With primary schools receiving 100 applications for one job, frustrated NQTs are taking on work for which they are overqualified. Adi Bloom reports

Marie Turner graduated from teacher-training college last year expecting to walk into a pound;19,000-a-year job as a primary teacher. Instead, she has been looking for work as a classroom assistant, with a salary of Pounds 8,500.

Ms Turner's story is becoming increasingly commonplace. Since her training course ended in December, she has applied for more than 50 teaching jobs, with no success. "There are just no primary posts available," she said.

"Working as a teaching assistant is a last resort. But it is better than no job at all."

For the past few months, Ms Turner, 29, has been doing supply work in Derbyshire.

"Supply work is hard for new teachers," she said. "You get fed up not knowing where you are going to be every morning. You are sent to the worst schools and you don't get any advice. It destroys your confidence."

She has now been offered a part-time teaching job, which she has accepted, in the absence of any full-time posts.

Since the start of the year, fewer than 1,000 primary teaching jobs have been advertised nationally - a decrease of 2 per cent on last year. The TES recently reported that Leven Church of England primary, in Yorkshire, received more than 100 applications for a Year 1 teaching post.

Jo Walker, 26, is in the final year of a three-year degree in primary education, but a series of job applications in Lincolnshire has produced only one interview. She is now seeking work as a classroom assistant. "I just want to be working in a school," she said. "I can learn from the teachers there, and it will show my enthusiasm for working with children.

"It will be frustrating. I'll certainly envy the other teachers. But if the school gets to know you, that could be an advantage if a job comes up."

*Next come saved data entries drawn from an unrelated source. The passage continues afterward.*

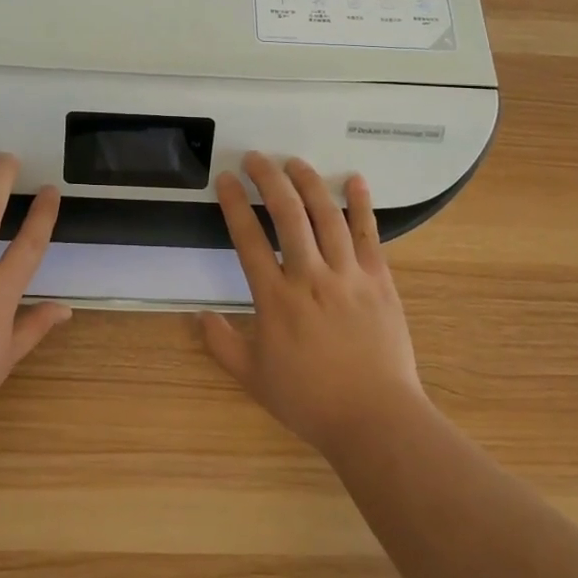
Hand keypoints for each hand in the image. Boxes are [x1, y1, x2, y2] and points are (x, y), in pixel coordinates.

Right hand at [202, 152, 428, 455]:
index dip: (234, 204)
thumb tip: (198, 316)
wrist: (375, 419)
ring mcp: (348, 276)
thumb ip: (222, 344)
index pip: (248, 239)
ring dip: (309, 183)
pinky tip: (355, 180)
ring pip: (327, 216)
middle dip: (269, 180)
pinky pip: (369, 235)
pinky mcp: (379, 280)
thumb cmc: (310, 401)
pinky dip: (362, 205)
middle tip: (257, 158)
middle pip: (288, 215)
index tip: (226, 179)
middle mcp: (310, 277)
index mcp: (276, 300)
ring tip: (294, 162)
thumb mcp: (254, 378)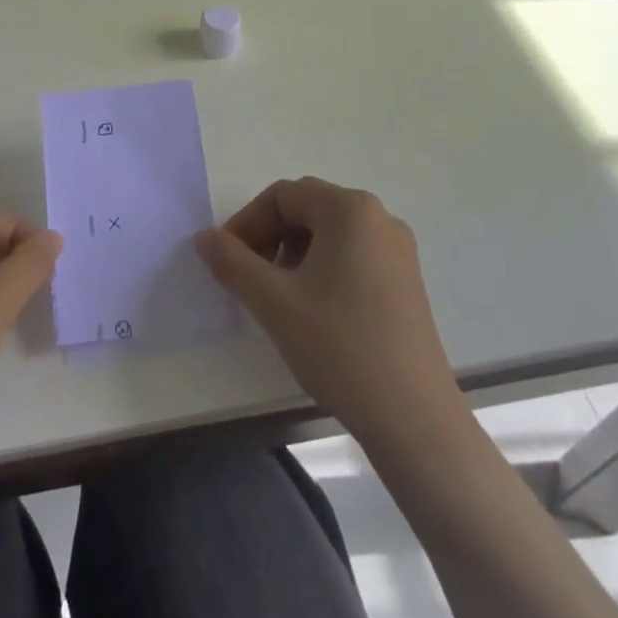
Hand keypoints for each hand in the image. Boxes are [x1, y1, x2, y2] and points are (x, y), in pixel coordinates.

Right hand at [195, 176, 464, 443]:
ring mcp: (398, 251)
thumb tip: (204, 238)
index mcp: (350, 209)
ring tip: (277, 296)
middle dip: (269, 236)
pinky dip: (322, 269)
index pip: (283, 196)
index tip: (225, 260)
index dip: (247, 223)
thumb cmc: (340, 347)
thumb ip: (232, 262)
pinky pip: (352, 255)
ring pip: (329, 234)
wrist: (414, 420)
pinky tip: (312, 310)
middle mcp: (379, 217)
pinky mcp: (406, 282)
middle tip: (246, 277)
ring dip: (293, 253)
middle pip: (307, 209)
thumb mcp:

Emma Thompson, 22, who is on a teacher-training course in Worcestershire, has applied to be an assistant in a special-needs school. She agrees that there could be difficulties in working alongside qualified teachers. "I'll be able to take as much responsibility as the teacher can give me," she said. "I can give feedback and offer insight into what's happening. But it would be hard if I thought I could do better than the teacher."

Ms Thompson lives with her parents, so is not worried about the low pay offered to teaching assistants. But Ms Walker has built up pound;12,000 of student debts during her degree. "I want to start paying back my debts, and moving my way up the career ladder," she said. "I don't know how long I could stay as a teaching assistant. I'd hope not more than a few years."

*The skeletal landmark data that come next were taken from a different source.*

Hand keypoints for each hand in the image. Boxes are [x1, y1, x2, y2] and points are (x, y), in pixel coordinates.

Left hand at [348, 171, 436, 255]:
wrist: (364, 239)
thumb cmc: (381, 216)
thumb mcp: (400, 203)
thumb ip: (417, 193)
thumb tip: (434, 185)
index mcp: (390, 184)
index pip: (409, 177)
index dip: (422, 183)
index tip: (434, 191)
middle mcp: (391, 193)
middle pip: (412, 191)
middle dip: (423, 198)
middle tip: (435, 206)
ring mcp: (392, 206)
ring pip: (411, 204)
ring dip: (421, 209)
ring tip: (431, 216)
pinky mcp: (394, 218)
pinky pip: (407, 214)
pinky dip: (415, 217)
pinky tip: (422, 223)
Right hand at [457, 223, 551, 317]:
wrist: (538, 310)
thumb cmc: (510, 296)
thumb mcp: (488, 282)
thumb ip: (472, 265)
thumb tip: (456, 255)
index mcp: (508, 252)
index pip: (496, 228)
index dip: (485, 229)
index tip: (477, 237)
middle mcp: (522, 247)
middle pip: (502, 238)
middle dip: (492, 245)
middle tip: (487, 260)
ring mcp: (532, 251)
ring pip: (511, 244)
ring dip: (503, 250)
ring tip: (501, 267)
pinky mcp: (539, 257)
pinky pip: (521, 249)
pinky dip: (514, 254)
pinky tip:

Ms Turner agrees. She said: "I would have taken a teaching assistant job for only a year or so. It makes no sense to do a job like that when you're qualified at a higher level. You get to the stage where you just give up."

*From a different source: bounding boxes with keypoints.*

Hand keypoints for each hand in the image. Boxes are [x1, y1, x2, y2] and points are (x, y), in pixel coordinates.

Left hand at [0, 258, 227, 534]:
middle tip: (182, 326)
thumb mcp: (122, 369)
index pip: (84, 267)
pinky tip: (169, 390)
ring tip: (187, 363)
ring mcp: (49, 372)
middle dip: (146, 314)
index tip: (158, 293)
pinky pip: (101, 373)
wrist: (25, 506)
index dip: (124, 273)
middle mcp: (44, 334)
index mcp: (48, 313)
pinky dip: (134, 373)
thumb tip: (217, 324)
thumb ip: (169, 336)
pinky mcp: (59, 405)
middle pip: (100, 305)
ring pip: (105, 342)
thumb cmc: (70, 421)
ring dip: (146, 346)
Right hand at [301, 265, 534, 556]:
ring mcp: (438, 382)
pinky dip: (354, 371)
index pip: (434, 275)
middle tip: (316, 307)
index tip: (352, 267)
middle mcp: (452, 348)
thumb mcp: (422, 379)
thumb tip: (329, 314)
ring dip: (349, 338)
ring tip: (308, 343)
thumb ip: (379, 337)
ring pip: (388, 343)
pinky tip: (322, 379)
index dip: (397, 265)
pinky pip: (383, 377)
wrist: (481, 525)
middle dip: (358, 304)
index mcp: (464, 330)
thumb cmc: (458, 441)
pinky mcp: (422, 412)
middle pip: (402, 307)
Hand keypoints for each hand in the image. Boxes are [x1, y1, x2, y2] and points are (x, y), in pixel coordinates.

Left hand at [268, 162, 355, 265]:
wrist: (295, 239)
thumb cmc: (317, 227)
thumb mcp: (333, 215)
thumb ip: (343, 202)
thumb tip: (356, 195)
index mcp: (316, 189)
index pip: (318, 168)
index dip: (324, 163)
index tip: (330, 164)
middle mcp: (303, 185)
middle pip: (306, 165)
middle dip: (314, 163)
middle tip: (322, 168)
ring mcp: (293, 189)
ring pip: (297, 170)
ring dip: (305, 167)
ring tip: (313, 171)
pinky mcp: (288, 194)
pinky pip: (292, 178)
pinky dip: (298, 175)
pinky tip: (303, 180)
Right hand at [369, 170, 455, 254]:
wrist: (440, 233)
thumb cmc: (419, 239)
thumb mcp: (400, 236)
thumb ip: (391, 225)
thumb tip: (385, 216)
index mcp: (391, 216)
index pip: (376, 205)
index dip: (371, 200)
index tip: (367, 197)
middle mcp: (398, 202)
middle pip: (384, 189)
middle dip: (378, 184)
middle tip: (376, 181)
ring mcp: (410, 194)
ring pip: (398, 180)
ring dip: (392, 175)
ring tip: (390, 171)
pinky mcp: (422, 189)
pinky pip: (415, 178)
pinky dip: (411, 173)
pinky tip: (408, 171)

John Howson, of Education Data Surveys, believes that increased competition for primary jobs could drive many teachers from the profession. He said:

"If newly-qualified teachers want to keep in touch with teaching and develop their skills, some will have no choice but to take teaching assistant jobs. But some will think that the risk of not getting a teaching job is too great. So they will look elsewhere."